Error corpus from English Wikipedia

The Error corpus from English Wikipedia is an error corpus made up of a sample of texts collected from the English Wikipedia. This is an only 1-million-word sample from English Wikipedia created in March 2017.

Types of errors

The automatic tool marks six types of errors in texts:

Code	Description	Example
lexicosemantic	lexico-semantic errors	mentor \| a mentor
punct	mistakes in punctuations	! \| .
spelling	misspelling	intensly \| intensely
style	typos relating to style
typographical	mistakes relating to typography	‘ \| “
unclassified	other types of typos	is to be \| was

Part-of-speech tagset

This English error corpus was tagged by TreeTagger using Penn TreeBank tagset with Sketch Engine modifications.
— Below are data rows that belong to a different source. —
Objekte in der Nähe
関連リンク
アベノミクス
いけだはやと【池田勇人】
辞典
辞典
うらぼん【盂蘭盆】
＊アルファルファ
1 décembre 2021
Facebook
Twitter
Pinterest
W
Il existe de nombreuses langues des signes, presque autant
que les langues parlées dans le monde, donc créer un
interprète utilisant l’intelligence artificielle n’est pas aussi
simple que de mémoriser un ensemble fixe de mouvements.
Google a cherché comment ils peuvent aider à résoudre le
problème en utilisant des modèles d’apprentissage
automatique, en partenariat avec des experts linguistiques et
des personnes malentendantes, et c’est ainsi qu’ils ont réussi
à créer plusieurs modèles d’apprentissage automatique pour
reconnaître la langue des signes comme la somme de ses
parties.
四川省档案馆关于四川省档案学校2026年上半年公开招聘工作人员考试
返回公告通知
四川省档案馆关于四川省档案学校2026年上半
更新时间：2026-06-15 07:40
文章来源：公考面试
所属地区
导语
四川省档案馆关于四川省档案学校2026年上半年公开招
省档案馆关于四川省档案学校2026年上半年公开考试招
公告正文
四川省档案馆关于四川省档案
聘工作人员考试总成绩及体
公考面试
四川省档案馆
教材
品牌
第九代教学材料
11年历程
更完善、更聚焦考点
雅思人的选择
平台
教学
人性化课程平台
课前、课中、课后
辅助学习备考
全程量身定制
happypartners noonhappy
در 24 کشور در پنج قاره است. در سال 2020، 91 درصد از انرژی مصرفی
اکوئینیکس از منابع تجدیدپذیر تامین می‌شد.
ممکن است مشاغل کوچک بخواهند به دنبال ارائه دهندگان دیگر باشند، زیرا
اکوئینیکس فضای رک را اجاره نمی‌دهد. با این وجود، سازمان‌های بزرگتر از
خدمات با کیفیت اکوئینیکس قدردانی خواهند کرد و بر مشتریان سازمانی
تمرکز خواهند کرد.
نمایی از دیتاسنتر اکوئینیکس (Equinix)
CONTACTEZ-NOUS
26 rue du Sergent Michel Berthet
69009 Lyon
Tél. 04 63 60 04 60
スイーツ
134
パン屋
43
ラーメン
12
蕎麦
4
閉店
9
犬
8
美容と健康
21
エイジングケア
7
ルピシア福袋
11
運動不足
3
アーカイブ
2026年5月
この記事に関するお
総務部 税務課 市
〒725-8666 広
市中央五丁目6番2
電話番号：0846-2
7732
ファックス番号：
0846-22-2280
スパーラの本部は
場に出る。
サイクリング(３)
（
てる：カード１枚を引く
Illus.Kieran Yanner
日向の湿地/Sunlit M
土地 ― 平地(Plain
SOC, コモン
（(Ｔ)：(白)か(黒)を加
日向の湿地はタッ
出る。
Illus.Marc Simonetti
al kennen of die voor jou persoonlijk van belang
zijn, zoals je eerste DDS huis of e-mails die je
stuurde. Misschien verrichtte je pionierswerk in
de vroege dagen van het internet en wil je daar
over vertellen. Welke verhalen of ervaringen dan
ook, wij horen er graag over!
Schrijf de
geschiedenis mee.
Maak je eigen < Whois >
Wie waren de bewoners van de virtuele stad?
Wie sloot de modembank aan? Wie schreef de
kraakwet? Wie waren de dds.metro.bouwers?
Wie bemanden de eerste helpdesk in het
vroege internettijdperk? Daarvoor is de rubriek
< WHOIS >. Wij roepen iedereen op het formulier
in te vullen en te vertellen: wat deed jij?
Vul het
Tools to work with the error corpus

A complete set of tools is available to work with this English error corpus to generate:

error tagging – errors marked by the type of error (spelling, typography, etc.)
word sketch – English collocations categorized by grammatical relations
thesaurus – synonyms and similar words for every word
word lists – lists of English nouns, verbs, adjectives etc. organized by frequency
n-grams – frequency list of multi-word units
concordance – examples in context
keywords– terminology extraction of one-word
text type analysis – statistics of metadata in the corpus

Changelog

initial version – sample (March 2017)

1-million-word sample from English Wikipedia

Bibliography

KLETEČKA, Jiří. Wikipedia Learner’s Corpus [online]. Brno, 2017 [cit. 2018-03-07]. Available from: . Bachelor’s thesis. Masaryk University, Faculty of Informatics. Thesis supervisor Vít Baisa.